-- WHAT IS REQUIRED --
Print the data exactly as written, but leave out each picture.

[Web page edit records]
"""
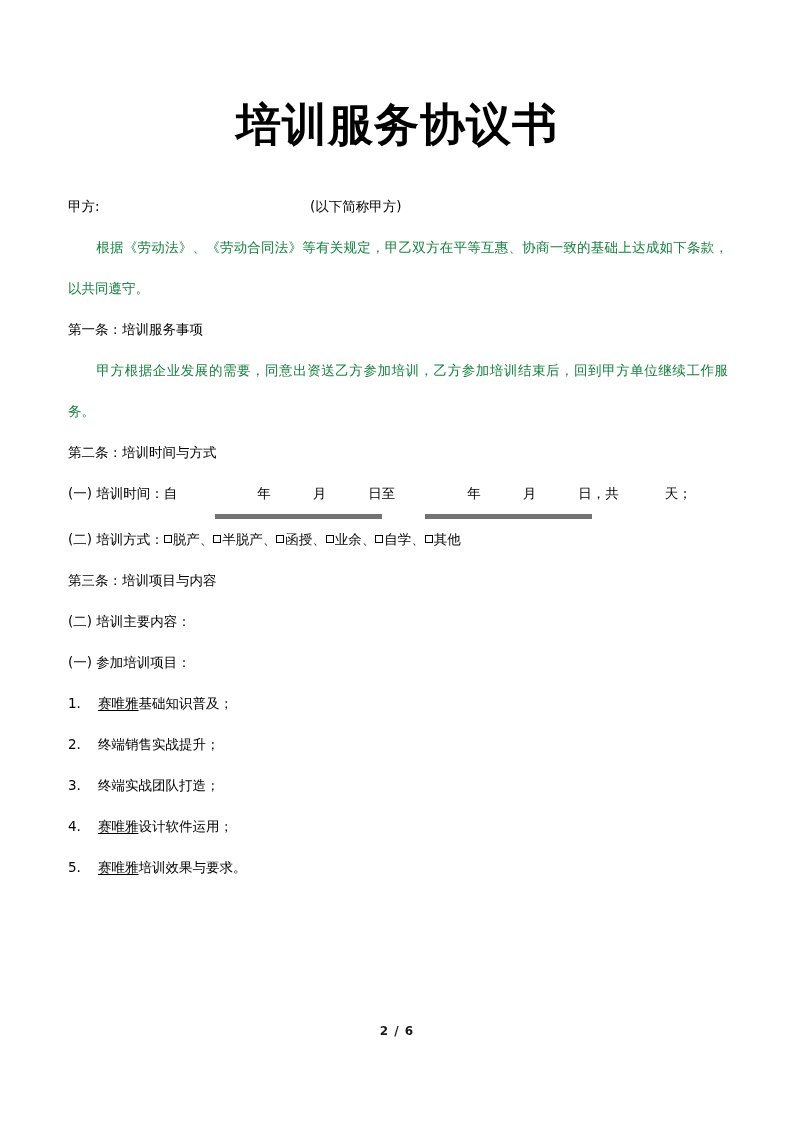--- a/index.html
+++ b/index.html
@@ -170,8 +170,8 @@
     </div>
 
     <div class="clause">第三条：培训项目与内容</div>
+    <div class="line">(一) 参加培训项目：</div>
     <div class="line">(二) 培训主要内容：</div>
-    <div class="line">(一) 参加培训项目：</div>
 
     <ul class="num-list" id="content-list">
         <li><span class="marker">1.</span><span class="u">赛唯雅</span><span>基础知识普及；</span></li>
"""
-- EXERCISE SOLUTION --
--- a/index.html
+++ b/index.html
@@ -170,8 +170,8 @@
     </div>
 
     <div class="clause">第三条：培训项目与内容</div>
+    <div class="line">(一) 参加培训项目：</div>
     <div class="line">(二) 培训主要内容：</div>
-    <div class="line">(一) 参加培训项目：</div>
 
     <ul class="num-list" id="content-list">
         <li><span class="marker">1.</span><span class="u">赛唯雅</span><span>基础知识普及；</span></li>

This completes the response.